Particularly when they use that twisted version to imply that I am against something I’m for, or that I’m for something I’m against.
No one likes to be misunderstood, particularly when it comes to things close to your heart. It’s been hard to watch people say ugly things about me, but it’s been HARDER to watch people align me to things I don’t want to be aligned with, don’t believe, or don’t endorse.
The urge to go on the posts and comments that are talking about me and defend myself and my beliefs has been really strong, but it’s an urge I’ve resisted, knowing that it doesn’t MATTER what I say. This is the internet. Or, as my husband likes to say, “Relax, it’s only the internet.” I’m never going to convince the people who have decided they know what I meant that they got it wrong. Because this is the internet, where no one is ever wrong.
I don’t think these people are trolls, I just think they read something I wrote and either misinterpreted it or couldn’t help but put their interpretation onto it. And that’s one of the challenges (to me) of writing, in general– can you convey YOUR meaning, or will the reader’s meaning overshadow yours? Clearly, the better writer you are, the more you can bring people to see what you meant your words to be, but even the best writers will have meanings they never wanted attributed to their work because people are people, and an individual’s experiences will color their view of just about everything.
And it’s hard to have your words misinterpreted. It’s hard to see people put words in your mouth, and ideologies in your head.
But you know we all do it. I know I’ve done it, and even though I’m not the kind of person to badmouth other people online, it doesn’t mean I haven’t put my own meaning–a meaning that twisted the intent of the original–onto other writers.
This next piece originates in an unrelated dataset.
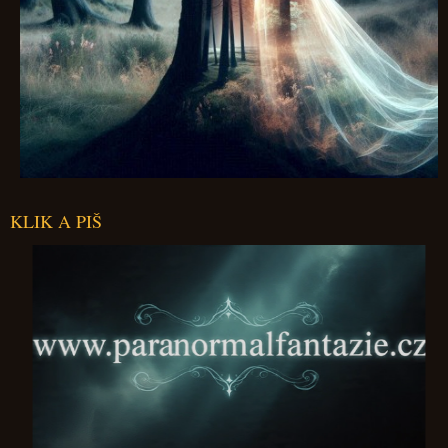
KLIK A PIŠ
Heck, let’s go back even beyond the web–I remember sitting in an English class in junior high arguing with my teacher over what the author of a book was trying to say, because based on MY experiences the book meant something totally different. (obviously, I was a terrible English major later.)
There are times to try and defend and explain your words, and there are times to let it go–and heaven knows I probably get that choice wrong a majority of the time. But the more interesting thing to me is working on using my words better in the future, so I leave less room for interpretation. Working on clarifying my ideas better. You know, basically, becoming a better writer.